■ **GOAL OF THE EXERCISE**
After finding the line containing "7: (208, 395, 1.35)" below, please output that line and each following one through the line containing "23: (472, 49, 1.38)", exactly as written.

------------------------------------------------------------

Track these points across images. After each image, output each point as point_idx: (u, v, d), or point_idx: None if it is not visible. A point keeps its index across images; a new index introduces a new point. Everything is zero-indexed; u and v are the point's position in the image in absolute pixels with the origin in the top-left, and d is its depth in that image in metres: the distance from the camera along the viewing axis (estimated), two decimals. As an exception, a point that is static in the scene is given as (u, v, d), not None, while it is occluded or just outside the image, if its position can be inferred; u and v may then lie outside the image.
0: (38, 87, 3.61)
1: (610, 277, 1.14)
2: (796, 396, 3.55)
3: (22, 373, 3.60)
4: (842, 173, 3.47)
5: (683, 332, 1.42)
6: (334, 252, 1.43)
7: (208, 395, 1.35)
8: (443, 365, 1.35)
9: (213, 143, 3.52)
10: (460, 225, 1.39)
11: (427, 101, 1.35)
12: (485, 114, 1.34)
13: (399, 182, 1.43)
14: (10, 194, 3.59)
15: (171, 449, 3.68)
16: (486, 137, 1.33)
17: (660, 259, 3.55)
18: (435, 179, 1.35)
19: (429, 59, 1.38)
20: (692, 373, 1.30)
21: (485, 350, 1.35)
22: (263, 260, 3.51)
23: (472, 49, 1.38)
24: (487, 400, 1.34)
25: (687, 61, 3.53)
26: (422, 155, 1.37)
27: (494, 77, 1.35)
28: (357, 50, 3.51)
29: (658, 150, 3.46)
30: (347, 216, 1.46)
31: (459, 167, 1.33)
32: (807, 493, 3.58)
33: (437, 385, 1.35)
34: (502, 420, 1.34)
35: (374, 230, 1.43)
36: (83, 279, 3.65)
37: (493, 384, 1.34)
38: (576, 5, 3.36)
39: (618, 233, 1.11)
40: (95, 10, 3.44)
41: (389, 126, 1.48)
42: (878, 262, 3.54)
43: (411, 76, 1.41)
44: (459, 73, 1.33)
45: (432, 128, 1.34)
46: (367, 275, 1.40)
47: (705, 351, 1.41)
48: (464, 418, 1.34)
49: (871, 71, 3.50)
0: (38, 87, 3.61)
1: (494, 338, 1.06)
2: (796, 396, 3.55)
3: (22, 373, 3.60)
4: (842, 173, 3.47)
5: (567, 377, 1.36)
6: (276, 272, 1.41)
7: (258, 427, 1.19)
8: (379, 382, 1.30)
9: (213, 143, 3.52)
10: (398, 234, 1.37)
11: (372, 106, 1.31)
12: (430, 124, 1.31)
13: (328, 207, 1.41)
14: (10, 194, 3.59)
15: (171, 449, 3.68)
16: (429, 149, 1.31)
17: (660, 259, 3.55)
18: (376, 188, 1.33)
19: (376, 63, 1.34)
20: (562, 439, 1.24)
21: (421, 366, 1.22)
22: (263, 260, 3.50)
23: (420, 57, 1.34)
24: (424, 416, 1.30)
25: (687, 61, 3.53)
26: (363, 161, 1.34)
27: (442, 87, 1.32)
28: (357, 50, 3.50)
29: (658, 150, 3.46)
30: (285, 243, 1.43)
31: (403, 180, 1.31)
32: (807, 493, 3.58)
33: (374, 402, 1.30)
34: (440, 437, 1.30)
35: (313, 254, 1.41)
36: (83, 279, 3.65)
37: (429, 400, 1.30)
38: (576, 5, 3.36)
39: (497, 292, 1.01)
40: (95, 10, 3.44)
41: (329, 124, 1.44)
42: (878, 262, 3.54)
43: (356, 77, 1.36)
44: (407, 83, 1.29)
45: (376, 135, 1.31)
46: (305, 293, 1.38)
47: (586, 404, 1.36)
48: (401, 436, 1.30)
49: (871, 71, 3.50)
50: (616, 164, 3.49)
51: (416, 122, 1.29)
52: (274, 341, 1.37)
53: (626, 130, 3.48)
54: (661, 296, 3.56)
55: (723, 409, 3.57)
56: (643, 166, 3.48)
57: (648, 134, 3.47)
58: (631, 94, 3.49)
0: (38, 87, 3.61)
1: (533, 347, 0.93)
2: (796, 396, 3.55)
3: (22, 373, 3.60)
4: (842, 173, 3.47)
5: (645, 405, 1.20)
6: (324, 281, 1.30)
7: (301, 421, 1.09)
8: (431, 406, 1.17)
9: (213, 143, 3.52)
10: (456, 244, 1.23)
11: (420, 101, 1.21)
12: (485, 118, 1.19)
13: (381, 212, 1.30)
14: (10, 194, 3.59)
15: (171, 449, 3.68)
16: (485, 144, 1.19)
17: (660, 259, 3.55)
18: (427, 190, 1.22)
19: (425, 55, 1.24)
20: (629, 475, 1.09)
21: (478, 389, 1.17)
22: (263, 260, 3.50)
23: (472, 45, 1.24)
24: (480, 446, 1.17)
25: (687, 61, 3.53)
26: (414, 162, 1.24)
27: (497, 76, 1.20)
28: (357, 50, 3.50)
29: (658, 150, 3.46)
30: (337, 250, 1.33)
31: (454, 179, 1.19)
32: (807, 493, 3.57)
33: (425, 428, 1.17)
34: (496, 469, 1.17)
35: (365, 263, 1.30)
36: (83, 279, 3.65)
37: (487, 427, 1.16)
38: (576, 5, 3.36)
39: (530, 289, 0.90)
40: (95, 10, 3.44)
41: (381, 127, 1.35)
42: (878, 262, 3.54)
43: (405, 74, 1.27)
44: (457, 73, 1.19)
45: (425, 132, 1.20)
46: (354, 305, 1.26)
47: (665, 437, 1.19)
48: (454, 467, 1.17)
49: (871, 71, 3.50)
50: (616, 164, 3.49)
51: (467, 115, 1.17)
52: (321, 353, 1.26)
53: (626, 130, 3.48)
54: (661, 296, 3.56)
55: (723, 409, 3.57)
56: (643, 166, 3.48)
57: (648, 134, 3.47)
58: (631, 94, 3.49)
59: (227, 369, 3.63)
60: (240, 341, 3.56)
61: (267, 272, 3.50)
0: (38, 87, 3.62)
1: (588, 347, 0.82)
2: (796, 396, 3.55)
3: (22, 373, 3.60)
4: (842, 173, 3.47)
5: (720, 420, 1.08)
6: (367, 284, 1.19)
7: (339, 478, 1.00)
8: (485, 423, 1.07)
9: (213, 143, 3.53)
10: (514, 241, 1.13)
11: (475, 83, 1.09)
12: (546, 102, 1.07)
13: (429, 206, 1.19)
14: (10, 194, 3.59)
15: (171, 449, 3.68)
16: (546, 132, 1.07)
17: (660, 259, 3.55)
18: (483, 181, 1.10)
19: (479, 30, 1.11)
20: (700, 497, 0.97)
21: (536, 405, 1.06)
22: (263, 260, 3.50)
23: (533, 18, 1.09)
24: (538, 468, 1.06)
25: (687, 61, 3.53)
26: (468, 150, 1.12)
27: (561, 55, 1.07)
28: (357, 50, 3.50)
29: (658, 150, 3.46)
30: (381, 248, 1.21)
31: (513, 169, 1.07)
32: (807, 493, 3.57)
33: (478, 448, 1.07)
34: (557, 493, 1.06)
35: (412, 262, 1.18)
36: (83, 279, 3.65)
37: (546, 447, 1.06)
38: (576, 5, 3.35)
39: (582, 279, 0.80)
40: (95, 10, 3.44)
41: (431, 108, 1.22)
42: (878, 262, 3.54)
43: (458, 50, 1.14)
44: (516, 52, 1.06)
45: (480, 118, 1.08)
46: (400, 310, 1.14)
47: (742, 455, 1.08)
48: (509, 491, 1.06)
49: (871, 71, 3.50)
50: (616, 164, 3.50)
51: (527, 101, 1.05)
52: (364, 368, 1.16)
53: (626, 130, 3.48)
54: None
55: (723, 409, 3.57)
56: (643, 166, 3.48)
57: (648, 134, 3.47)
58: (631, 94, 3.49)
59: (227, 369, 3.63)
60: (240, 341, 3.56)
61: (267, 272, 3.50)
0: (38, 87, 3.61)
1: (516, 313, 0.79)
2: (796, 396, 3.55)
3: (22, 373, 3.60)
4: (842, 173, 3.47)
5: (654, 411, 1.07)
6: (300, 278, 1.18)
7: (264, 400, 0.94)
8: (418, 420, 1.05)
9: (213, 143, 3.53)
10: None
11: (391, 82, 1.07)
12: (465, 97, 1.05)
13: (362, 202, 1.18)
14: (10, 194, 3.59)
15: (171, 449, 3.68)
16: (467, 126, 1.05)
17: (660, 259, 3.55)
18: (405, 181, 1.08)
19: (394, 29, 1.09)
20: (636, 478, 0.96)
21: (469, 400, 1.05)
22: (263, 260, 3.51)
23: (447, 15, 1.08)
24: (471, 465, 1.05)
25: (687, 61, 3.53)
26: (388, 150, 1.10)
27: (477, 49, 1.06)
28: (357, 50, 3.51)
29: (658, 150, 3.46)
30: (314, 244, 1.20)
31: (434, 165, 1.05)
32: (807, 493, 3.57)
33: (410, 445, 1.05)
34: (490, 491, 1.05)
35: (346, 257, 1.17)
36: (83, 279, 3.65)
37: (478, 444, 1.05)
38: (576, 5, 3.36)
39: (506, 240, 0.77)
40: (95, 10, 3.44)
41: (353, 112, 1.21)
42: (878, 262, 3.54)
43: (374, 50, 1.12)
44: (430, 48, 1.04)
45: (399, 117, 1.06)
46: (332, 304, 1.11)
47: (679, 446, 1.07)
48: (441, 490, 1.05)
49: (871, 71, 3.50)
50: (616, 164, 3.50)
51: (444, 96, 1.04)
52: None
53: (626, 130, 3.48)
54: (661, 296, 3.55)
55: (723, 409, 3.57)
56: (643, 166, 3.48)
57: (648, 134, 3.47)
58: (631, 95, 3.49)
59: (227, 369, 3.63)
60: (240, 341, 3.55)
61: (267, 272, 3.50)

------------------------------------------------------------

■ **THE COMPLETED TASK**
7: (208, 395, 1.35)
8: (443, 365, 1.35)
9: (213, 143, 3.52)
10: (460, 225, 1.39)
11: (427, 101, 1.35)
12: (485, 114, 1.34)
13: (399, 182, 1.43)
14: (10, 194, 3.59)
15: (171, 449, 3.68)
16: (486, 137, 1.33)
17: (660, 259, 3.55)
18: (435, 179, 1.35)
19: (429, 59, 1.38)
20: (692, 373, 1.30)
21: (485, 350, 1.35)
22: (263, 260, 3.51)
23: (472, 49, 1.38)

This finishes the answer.